Les initiatives récentes, notamment les programmes de financement dédiés à la défense, vont dans le bon sens. Encore faut-il qu’elles s’accompagnent de choix structurants tels que :

- Privilégier les achats “made in Europe”
- Soutenir les industriels locaux
- Encourager la relocalisation des compétences critiques
- Structurer des filières complètes, de la R&D à la production Il ne s’agit pas de protectionnisme, mais de lucidité stratégique.

Au-delà de l’enjeu sécuritaire, la souveraineté électronique est aussi une opportunité. Car réindustrialiser l’Europe, c’est recréer des emplois qualifiés, c’est renforcer notre compétitivité, cela stimule l’innovation, et surtout cela permet de réduire l’empreinte carbone des chaînes d’approvisionnement.

C’est aussi redonner à l’Europe un rôle moteur dans les technologies critiques du XXIe siècle.
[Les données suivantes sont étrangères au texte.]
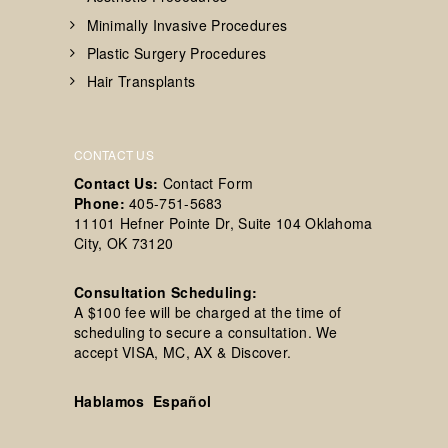
Minimally Invasive Procedures
Plastic Surgery Procedures
Hair Transplants
CONTACT US
Contact Us:
Contact Form
Phone:
405-751-5683
11101 Hefner Pointe Dr, Suite 104 Oklahoma
City, OK 73120
Consultation Scheduling:
A $100 fee will be charged at the time of
scheduling to secure a consultation. We
accept VISA, MC, AX & Discover.
Hablamos Español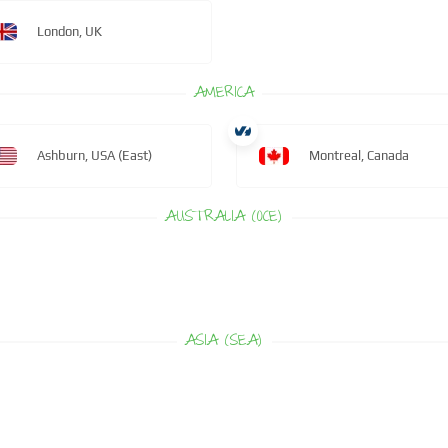
London, UK
AMERICA
Ashburn, USA (East)
Montreal, Canada
AUSTRALIA (OCE)
ASIA (SEA)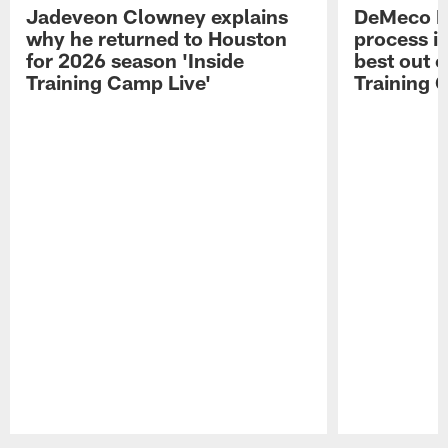
Jadeveon Clowney explains
DeMeco R
why he returned to Houston
process in
for 2026 season 'Inside
best out o
Training Camp Live'
Training 
Pause
Play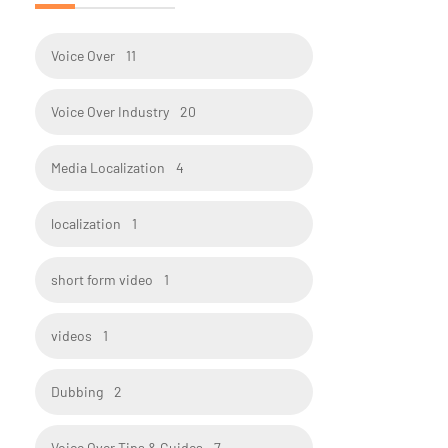
Voice Over
11
Voice Over Industry
20
Media Localization
4
localization
1
short form video
1
videos
1
Dubbing
2
Voice Over Tips & Guides
7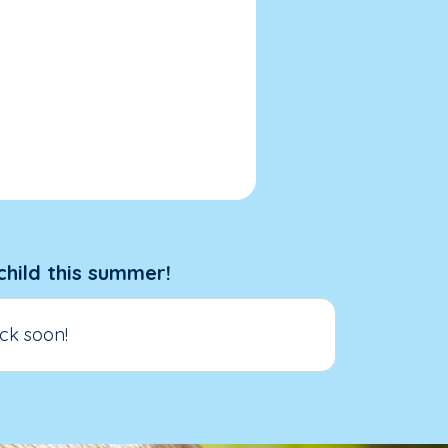
child this summer!
ck soon!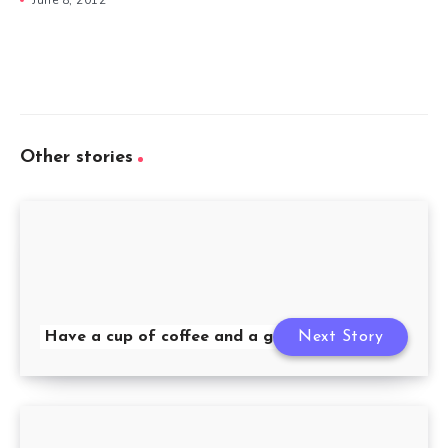
Other stories
Have a cup of coffee and a good morning
Next Story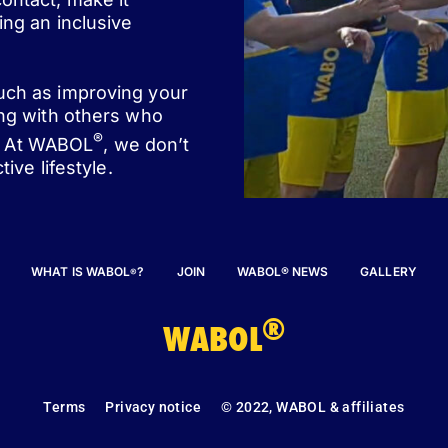
ing an inclusive
such as improving your
ing with others who
®
st. At WABOL
, we don’t
ive lifestyle.
WHAT IS WABOL
?
JOIN
WABOL® NEWS
GALLERY
®
®
WABOL
Terms
Privacy notice
© 2022, WABOL & affiliates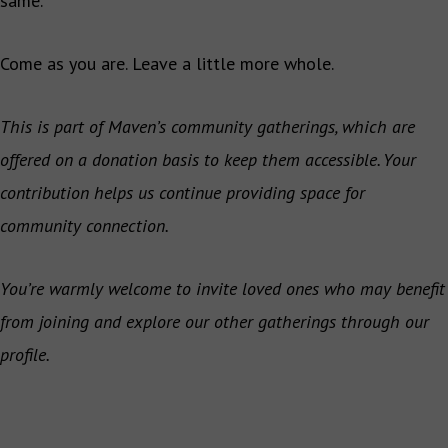
same.
Come as you are. Leave a little more whole.
This is part of Maven’s community gatherings, which are
offered on a donation basis to keep them accessible. Your
contribution helps us continue providing space for
community connection.
You’re warmly welcome to invite loved ones who may benefit
from joining and explore our other gatherings through our
profile.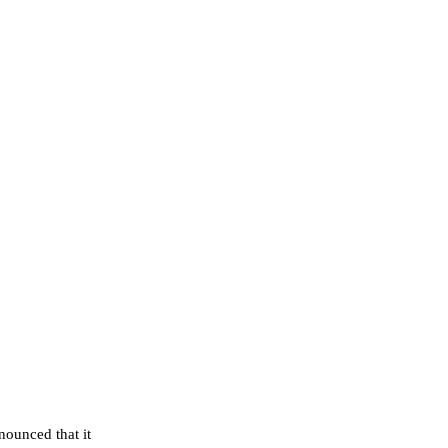
ounced that it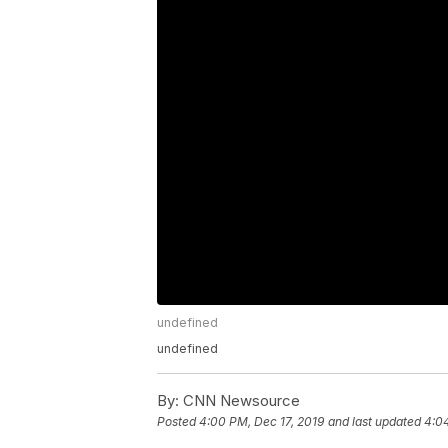
undefined
undefined
By:
CNN Newsource
Posted
4:00 PM, Dec 17, 2019
and last updated
4:04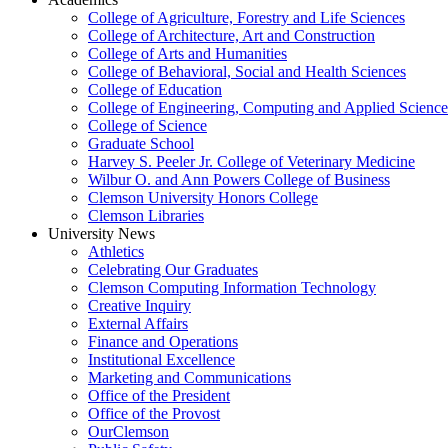
College of Agriculture, Forestry and Life Sciences
College of Architecture, Art and Construction
College of Arts and Humanities
College of Behavioral, Social and Health Sciences
College of Education
College of Engineering, Computing and Applied Science
College of Science
Graduate School
Harvey S. Peeler Jr. College of Veterinary Medicine
Wilbur O. and Ann Powers College of Business
Clemson University Honors College
Clemson Libraries
University News
Athletics
Celebrating Our Graduates
Clemson Computing Information Technology
Creative Inquiry
External Affairs
Finance and Operations
Institutional Excellence
Marketing and Communications
Office of the President
Office of the Provost
OurClemson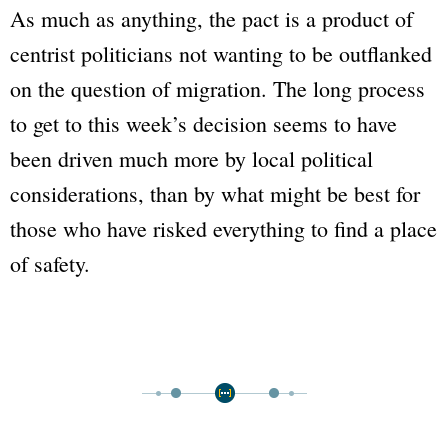
As much as anything, the pact is a product of
centrist politicians not wanting to be outflanked
on the question of migration. The long process
to get to this week’s decision seems to have
been driven much more by local political
considerations, than by what might be best for
those who have risked everything to find a place
of safety.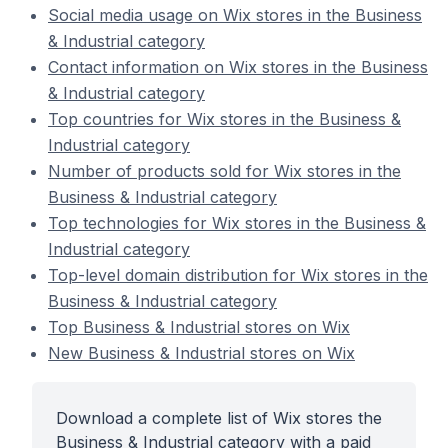
Social media usage on Wix stores in the Business
& Industrial category
Contact information on Wix stores in the Business
& Industrial category
Top countries for Wix stores in the Business &
Industrial category
Number of products sold for Wix stores in the
Business & Industrial category
Top technologies for Wix stores in the Business &
Industrial category
Top-level domain distribution for Wix stores in the
Business & Industrial category
Top Business & Industrial stores on Wix
New Business & Industrial stores on Wix
Download a complete list of Wix stores the
Business & Industrial category with a paid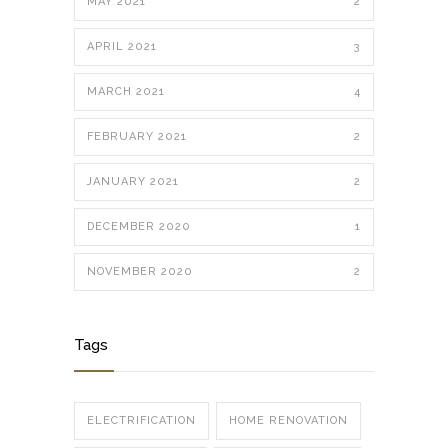
MAY 2021
2
APRIL 2021
3
MARCH 2021
4
FEBRUARY 2021
2
JANUARY 2021
2
DECEMBER 2020
1
NOVEMBER 2020
2
Tags
ELECTRIFICATION
HOME RENOVATION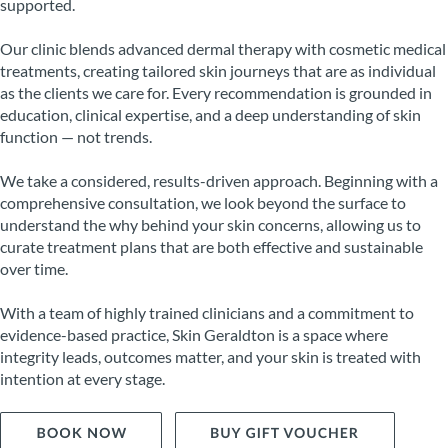
supported.
Our clinic blends advanced dermal therapy with cosmetic medical
treatments, creating tailored skin journeys that are as individual
as the clients we care for. Every recommendation is grounded in
education, clinical expertise, and a deep understanding of skin
function — not trends.
We take a considered, results-driven approach. Beginning with a
comprehensive consultation, we look beyond the surface to
understand the why behind your skin concerns, allowing us to
curate treatment plans that are both effective and sustainable
over time.
With a team of highly trained clinicians and a commitment to
evidence-based practice, Skin Geraldton is a space where
integrity leads, outcomes matter, and your skin is treated with
intention at every stage.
L’histoire industrielle européenne a montré que les dépendances stratégiques finissent toujours par coûter plus cher que l’investissement initial. Aujourd’hui, nous sommes à un point de bascule. Soit l’Europe accepte de rester dépendante sur un maillon clé de sa sécurité, soit elle fait le choix d’investir, de produire et de maîtriser son avenir technologique. L’électronique de défense n’est pas un sujet technique réservé aux ingénieurs. C’est un enjeu politique, économique et stratégique majeur. Et surtout, c’est une question de souveraineté.